– С чего взяла, что переметнулся клубок? Знаешь про то откудова? Может и сама того? – лесовик шевелил пальцами, поднимая вокруг кикиморки из земли корни.

– Остынь, чиста я. Яга рассказала. Она, как прознала, про его вероломство, сразу в клетку посадила, а ты его освободил. И вел он вас не в Тридевятое, а к Черномору. Меня увидел, так и сиганул в нору, а вас я успела удержать.

– А поесть? Очень кушать хочется. – сглотнул голодную слюну Виталик. – Я когда голодный не то, что сражаться, я идти не могу.

Светява и Шишок переглянулись.

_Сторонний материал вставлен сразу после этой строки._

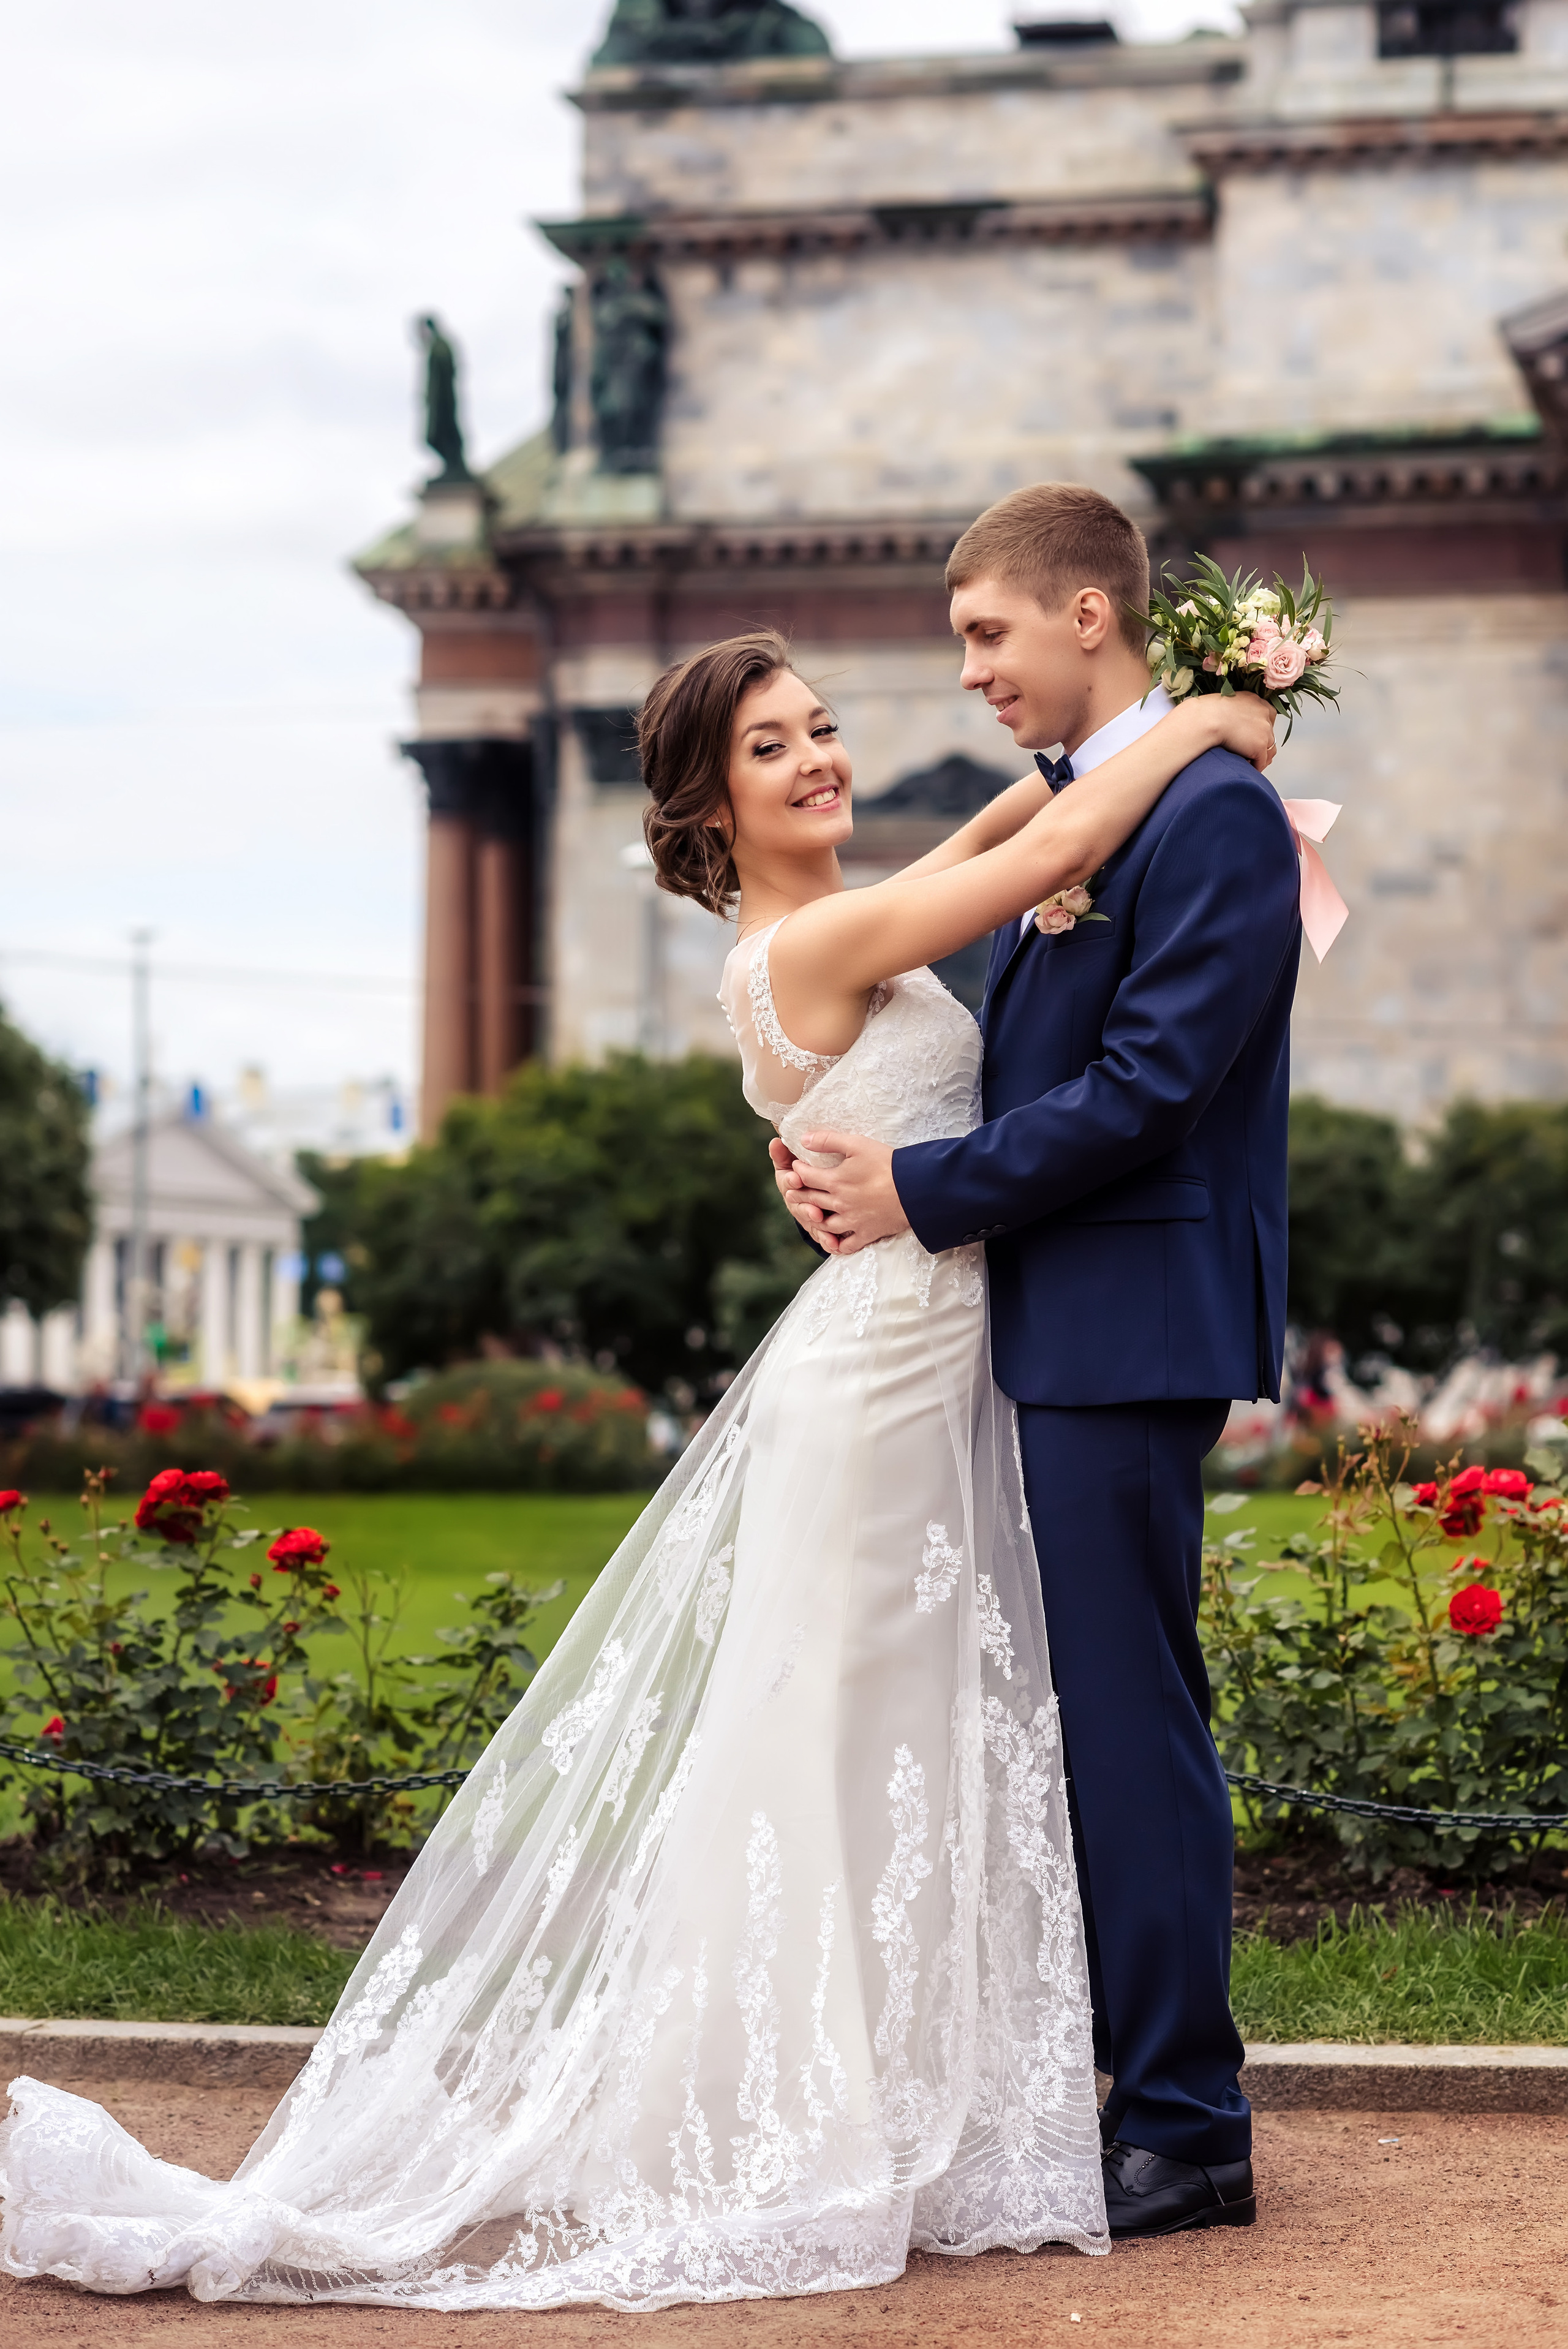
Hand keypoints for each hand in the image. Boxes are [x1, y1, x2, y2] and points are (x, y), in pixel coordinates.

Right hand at [770, 1137, 839, 1253]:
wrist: (823, 1184)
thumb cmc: (809, 1167)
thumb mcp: (798, 1156)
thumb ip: (786, 1151)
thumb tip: (775, 1141)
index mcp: (790, 1181)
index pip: (787, 1181)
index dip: (790, 1180)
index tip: (796, 1178)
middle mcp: (796, 1201)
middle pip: (798, 1206)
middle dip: (805, 1208)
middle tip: (815, 1211)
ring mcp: (808, 1216)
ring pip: (810, 1223)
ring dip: (817, 1226)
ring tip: (827, 1229)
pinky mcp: (820, 1228)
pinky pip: (823, 1237)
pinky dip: (827, 1241)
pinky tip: (835, 1245)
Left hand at [785, 1131, 909, 1256]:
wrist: (914, 1189)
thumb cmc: (887, 1164)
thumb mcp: (857, 1144)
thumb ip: (828, 1140)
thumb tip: (803, 1139)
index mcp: (835, 1181)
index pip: (806, 1176)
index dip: (798, 1170)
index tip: (796, 1166)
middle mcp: (839, 1203)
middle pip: (811, 1200)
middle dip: (800, 1194)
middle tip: (793, 1191)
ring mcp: (852, 1221)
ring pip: (824, 1224)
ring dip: (814, 1219)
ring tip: (810, 1214)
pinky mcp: (866, 1233)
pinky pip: (846, 1245)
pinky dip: (837, 1245)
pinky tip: (833, 1242)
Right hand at [1208, 690, 1275, 771]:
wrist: (1206, 719)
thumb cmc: (1206, 713)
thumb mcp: (1225, 705)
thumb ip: (1234, 711)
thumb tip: (1229, 722)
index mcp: (1255, 701)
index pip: (1267, 717)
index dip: (1260, 730)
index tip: (1252, 737)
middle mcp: (1264, 713)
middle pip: (1270, 734)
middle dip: (1262, 745)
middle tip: (1251, 754)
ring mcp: (1264, 730)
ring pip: (1269, 749)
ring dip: (1260, 757)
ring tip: (1250, 763)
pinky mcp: (1260, 745)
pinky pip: (1261, 762)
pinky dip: (1254, 767)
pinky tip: (1246, 769)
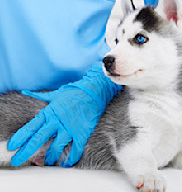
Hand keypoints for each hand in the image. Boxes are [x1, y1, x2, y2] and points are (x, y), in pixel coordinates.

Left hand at [7, 65, 121, 166]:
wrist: (93, 92)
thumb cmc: (74, 92)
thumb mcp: (55, 94)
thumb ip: (40, 95)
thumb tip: (26, 92)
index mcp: (49, 112)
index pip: (31, 127)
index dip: (20, 138)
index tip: (12, 146)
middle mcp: (57, 122)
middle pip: (38, 139)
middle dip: (26, 151)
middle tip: (18, 160)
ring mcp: (70, 128)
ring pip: (56, 147)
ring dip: (50, 157)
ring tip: (48, 162)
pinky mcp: (82, 133)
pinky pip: (76, 149)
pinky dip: (72, 158)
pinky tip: (67, 163)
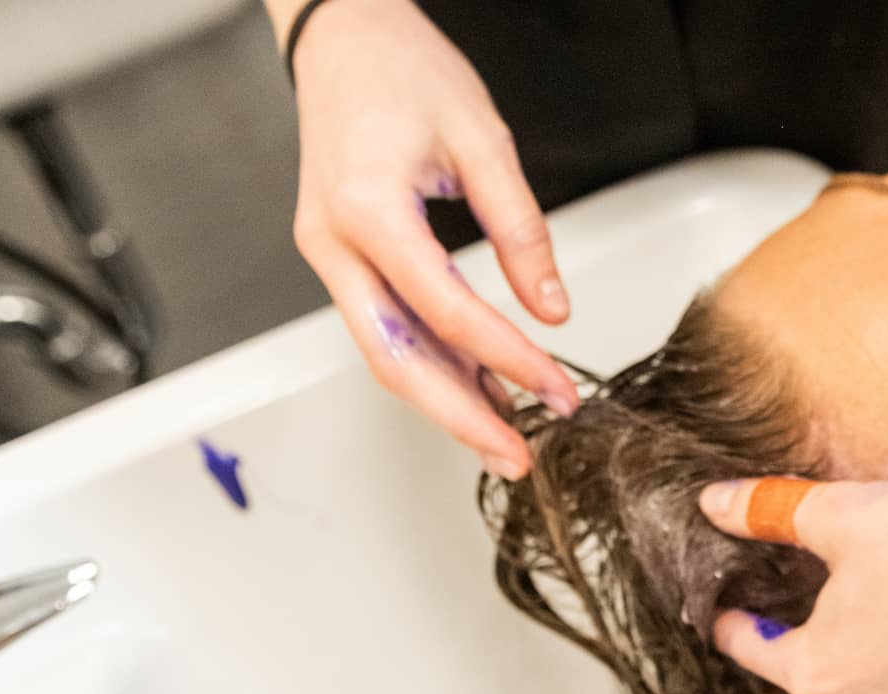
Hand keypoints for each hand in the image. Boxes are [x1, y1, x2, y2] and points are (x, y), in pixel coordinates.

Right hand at [284, 0, 576, 476]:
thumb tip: (552, 307)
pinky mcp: (340, 258)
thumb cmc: (402, 69)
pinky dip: (435, 364)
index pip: (448, 310)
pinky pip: (386, 328)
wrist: (340, 34)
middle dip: (462, 418)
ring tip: (508, 439)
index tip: (559, 390)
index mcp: (368, 210)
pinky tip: (482, 389)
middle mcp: (334, 243)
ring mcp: (328, 255)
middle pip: (397, 359)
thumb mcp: (482, 139)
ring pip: (387, 354)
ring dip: (448, 403)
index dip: (508, 359)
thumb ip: (522, 229)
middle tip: (520, 458)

И время не ждёт, и слушать нытье этого увальня всю дорогу не хотелось.

– Кикимора, дай-ка ему какой-нибудь корешок. Червячка заморить. – лесовик неодобрительно покачал головой. – И чему вас только тут учат? Не богатырь, а барышня кисейная, тьфу. Услышал бы такое Финист, приказал бы созвать всех богатырей да против тебя бы поставил. Биться.

– Ну и законы у вас тут. – Виталик с отвращением посматривал на корешки, которые Светява перебирала в руках. – А они мытые?

– Обтряхнешь! Ничего с тобой не случится. – кикиморка укладывала в холщевую сумку свои снадобья. – Нам ещё до горюч-камня добираться.

– Это, который Гусь? – с недоверием жуя корешок, спросил Виталик.

– Сам ты гусь. Лапчатый! – закручивая воду в ручье веточкой, отозвалась Светява.

– А здесь в овраге только два камня, Гусь-камень и Девий камень. – ничуть не обиделся Виталик. – Ты же сама…

То, что произошло в следующий момент, заставило Виталика выпучить от удивления глаза. Воронка, закрученная кикиморой, раздалась до огромных размеров. Лесовик, поплевав сначала через левое, потом через правое плечо, с разбегу прыгнул в самый ее центр. Ветер, поднявшийся вокруг, развевал зелёные волосы Светявы, воздух стал вязким как мед и таким же золотистым. Все звуки замедлились, и тут-то, до Виталика дошло, что Светява остановила время. О том, что кикиморки это умеют с детства, он не знал и поэтому, чтобы бежать к временной воронке, он кинулся от нее прочь.

– Куды? Прыгай в воронку. – звуки, движения рук и ног замедлились настолько, что Виталику и слышалось, и двигалось, и думалось с огромным трудом. Рот Светявы исказила очень медленная гримаса негодования. Одной рукой раскручивая воронку, а другой верёвку, которую она запустила, как лассо, в Виталика. Веревка, описывая спираль, медленно к нему приблизилась и набросилась на плечи. Виталик почувствовал, как петля затянулась, и его потащило назад мимо деревьев, за которые он пытался уцепиться, мимо Светявы, грозно на него глядевшей, прямо в центр водяной воронки. Он видел, как воронка стала сужаться, как вслед за ним прыгнула кикиморка, и как всё слилось в блестящую, до рези в глазах, сферу. Потом наступила темнота…

– Слабоват, да хиловат, – услышал сквозь забытье Виталик голос Светявы. – Эх, богатырь.

Сквозь туман ресниц Виталику в глаза хлынул свет. Через несколько секунд все стало четким и ясным.

– Все нормально, – с трудом проговорил Виталик и попытался сесть.

– Лежи уж. В воронке первый раз всегда так. – усмехнулась Светява. – Сейчас потрапезничаем и дальше отправимся.

– Где мы? – Виталик видел вокруг себя густой, непролазный лес и маленькую полянку, на которой Светява разожгла костер и снова готовила свое варево.

– В Лесогорье. Здесь места нехоженые, не езженные. Здесь и передохнем.

– А где Шишок? – Виталик с трудом сел и прислонился спиной к шершавому стволу огромного дуба.

– Шишок… – фыркнула кикимора. – Прыгнул быстро, выпал рано. Через ручей только сюда дорога, на эту поляну, а он… да вот он и сам, собственной персоной.

Лесовик, продравшись сквозь заросли, напоминал сапожную щётку. Весь утыканный еловыми иголками он вывалился на поляну.